Volvo entrega os primeiros caminhões elétricos

Versões das linhas FL e FE começam a operar na coleta de resíduos e nas entregas de carga urbanas

Volvo-FL Eletcric-e-FE-Electric Crédito: Foto: Volvo Trucks

Em mais um passo na corrida para reduzir as emissões de poluentes e minimizar a dependência do transporte de carga em relação ao combustível fóssil, a Volvo começou a entregar a clientes europeus as primeiras versões totalmente elétricas das linhas FL e FE, apresentadas no ano passado. Uma unidade de FL seguiu para a empresa de reciclagem e coleta de lixo Renova e um FE para a transportadora TGM, parceira da empresa de logística alemã DB Schenker na Suécia.

A Volvo adianta que as opções das gamas equipadas com baterias começarão a ser produzidas e oferecidas ao mercado europeu no segundo semestre deste ano, ainda que em “número limitado de caminhões”. A fabricante aposta e reforça que a ausência de ruído e de emissões de escape contribuem para melhorar as condições de trabalho para os motoristas e proporcionam um ambiente urbano mais limpo e silencioso.

“Nossa estreita colaboração com motoristas e clientes nos permitiu desenvolver, em um curto espaço de tempo, soluções eletrificadas de transporte que atendem altos requisitos em termos de desempenho, autonomia, movimentação de carga e uso de veículos”, destaca Roger Alm, presidente da Volvo Trucks. “Continuaremos a desenvolver nossa oferta eletrificada. Ao mesmo tempo, estamos reduzindo maneira constante o impacto ambiental e climático provocado por nossos caminhões movidos a diesel e a gás, principalmente por meio de sistemas de transmissão, capazes de aumentar a eficiência energética.”

Os caminhões Volvo FL Electric e Volvo FE Electric foram desenvolvidos para operar no transporte de cargas em ambientes urbanos. O primeiro modelo tem capacidade para 16 toneladas de peso bruto total (PBT), enquanto o segundo atende necessidades de até 27 toneladas.

——————————

Enunciado da tarefa
No texto sobre os caminhões elétricos da Volvo, Roger Alm cita os requisitos atendidos pelas soluções eletrificadas de transporte. Liste todos eles. As linhas de dados vêm de uma fonte diferente da do texto.

Entradas de dados armazenadas:
——————————

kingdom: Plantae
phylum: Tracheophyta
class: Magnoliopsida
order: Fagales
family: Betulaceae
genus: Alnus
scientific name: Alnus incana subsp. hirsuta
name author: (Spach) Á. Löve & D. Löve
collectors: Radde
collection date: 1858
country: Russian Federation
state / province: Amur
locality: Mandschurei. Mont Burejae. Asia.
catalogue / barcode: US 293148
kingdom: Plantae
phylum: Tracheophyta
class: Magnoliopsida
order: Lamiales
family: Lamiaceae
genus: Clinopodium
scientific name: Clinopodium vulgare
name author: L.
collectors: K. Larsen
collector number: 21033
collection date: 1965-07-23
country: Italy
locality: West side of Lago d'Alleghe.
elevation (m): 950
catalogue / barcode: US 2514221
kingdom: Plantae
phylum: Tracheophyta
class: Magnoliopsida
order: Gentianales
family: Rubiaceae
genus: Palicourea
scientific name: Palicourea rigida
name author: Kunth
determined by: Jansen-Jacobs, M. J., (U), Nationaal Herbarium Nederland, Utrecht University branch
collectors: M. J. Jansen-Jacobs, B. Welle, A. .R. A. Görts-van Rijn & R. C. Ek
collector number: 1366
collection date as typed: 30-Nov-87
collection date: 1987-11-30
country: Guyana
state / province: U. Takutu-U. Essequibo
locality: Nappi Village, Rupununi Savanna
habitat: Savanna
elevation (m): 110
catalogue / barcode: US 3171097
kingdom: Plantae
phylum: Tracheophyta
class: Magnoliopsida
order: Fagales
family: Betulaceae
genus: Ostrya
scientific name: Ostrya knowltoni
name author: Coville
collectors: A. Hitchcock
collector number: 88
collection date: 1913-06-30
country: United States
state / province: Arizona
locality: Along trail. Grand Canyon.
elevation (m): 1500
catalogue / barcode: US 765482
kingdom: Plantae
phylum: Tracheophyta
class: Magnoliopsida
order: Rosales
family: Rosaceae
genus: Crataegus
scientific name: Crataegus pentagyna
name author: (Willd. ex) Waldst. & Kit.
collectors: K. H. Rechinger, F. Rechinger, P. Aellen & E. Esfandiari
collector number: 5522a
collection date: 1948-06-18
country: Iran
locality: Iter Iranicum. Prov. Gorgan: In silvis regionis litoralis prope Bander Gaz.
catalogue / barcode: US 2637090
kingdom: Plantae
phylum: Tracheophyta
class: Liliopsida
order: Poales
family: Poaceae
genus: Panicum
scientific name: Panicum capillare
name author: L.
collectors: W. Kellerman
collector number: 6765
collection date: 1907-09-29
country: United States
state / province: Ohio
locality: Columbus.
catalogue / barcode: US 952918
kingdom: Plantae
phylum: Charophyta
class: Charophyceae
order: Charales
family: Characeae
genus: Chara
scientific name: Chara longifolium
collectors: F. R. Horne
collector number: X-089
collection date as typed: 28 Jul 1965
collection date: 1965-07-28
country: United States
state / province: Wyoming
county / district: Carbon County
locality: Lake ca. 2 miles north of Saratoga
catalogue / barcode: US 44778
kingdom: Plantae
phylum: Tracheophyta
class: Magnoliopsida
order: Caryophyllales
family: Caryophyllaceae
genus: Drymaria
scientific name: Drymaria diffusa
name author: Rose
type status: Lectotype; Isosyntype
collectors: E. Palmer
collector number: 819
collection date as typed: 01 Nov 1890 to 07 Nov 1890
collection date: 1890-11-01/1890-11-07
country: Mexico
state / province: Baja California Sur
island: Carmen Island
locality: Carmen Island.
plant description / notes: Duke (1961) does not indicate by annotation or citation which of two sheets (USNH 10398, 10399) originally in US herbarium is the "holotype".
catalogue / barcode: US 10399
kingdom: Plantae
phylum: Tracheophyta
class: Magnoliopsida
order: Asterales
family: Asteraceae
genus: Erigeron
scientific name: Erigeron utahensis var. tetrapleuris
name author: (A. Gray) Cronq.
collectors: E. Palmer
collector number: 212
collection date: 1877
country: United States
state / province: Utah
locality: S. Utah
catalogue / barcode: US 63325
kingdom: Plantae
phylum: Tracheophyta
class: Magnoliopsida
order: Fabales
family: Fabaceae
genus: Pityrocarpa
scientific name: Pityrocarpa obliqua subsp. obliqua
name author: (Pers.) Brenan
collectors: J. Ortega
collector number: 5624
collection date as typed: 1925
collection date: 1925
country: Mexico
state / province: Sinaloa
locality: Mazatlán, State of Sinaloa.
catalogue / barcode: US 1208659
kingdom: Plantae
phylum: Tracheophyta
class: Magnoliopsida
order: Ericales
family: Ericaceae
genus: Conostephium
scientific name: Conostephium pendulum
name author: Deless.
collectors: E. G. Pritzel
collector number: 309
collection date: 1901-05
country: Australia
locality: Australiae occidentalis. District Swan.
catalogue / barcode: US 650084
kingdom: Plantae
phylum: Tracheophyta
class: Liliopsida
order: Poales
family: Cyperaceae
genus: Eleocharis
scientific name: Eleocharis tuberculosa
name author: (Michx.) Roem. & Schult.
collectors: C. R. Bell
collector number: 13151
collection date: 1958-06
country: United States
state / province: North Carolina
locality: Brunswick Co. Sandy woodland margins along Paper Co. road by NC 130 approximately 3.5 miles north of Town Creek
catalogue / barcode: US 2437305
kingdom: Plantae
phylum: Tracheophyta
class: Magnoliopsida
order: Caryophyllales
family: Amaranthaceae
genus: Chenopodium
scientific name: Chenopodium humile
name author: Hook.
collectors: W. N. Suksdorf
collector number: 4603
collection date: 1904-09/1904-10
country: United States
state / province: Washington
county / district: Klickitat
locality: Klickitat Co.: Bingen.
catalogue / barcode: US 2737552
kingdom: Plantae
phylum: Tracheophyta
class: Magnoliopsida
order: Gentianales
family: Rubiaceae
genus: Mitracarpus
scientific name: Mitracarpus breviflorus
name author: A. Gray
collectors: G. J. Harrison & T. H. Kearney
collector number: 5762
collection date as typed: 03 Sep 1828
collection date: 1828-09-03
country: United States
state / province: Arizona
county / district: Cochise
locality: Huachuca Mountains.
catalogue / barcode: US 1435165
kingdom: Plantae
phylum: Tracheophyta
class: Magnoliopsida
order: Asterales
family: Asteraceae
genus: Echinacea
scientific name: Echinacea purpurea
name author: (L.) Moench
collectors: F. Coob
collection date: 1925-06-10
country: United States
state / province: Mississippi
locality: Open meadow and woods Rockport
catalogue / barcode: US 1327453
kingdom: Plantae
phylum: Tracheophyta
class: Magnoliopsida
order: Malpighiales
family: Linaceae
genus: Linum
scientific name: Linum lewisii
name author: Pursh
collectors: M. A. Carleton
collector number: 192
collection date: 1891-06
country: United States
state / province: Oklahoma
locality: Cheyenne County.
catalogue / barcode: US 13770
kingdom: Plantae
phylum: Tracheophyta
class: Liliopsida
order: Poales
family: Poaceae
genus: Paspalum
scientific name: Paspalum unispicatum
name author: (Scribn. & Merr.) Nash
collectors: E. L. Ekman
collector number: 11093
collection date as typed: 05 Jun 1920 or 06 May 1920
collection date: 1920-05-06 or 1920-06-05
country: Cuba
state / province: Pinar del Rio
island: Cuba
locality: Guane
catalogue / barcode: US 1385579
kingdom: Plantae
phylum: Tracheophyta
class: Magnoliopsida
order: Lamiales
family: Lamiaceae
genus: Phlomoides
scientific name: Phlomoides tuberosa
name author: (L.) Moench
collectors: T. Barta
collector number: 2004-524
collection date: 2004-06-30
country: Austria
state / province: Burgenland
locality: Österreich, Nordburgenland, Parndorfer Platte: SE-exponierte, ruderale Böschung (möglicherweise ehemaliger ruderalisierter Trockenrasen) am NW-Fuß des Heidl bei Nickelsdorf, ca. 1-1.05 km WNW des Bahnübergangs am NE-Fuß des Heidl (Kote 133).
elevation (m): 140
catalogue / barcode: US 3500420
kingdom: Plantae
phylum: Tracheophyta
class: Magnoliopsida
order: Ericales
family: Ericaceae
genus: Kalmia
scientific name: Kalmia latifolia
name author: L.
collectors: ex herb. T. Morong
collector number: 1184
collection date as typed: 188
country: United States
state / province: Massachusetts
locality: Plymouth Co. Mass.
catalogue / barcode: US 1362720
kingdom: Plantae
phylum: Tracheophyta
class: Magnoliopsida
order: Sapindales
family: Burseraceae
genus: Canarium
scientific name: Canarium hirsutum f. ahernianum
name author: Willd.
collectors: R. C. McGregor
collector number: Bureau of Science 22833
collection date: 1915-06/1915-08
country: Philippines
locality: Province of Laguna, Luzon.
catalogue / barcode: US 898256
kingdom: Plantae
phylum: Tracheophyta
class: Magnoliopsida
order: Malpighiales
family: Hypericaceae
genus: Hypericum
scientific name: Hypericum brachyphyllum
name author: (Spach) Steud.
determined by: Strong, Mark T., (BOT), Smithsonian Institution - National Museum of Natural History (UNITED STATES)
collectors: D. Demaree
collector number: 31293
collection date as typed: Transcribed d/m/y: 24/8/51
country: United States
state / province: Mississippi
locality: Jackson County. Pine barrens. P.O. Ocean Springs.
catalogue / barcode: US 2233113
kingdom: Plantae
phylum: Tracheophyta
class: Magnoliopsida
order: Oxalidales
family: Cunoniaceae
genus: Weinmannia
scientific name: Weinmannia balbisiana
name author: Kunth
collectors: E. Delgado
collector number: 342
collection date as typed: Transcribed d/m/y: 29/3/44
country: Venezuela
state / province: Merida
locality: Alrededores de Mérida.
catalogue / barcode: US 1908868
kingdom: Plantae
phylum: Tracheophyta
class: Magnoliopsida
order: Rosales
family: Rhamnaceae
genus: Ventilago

——————————

Resolução da tarefa
Desempenho, autonomia, movimentação de carga e uso de veículos.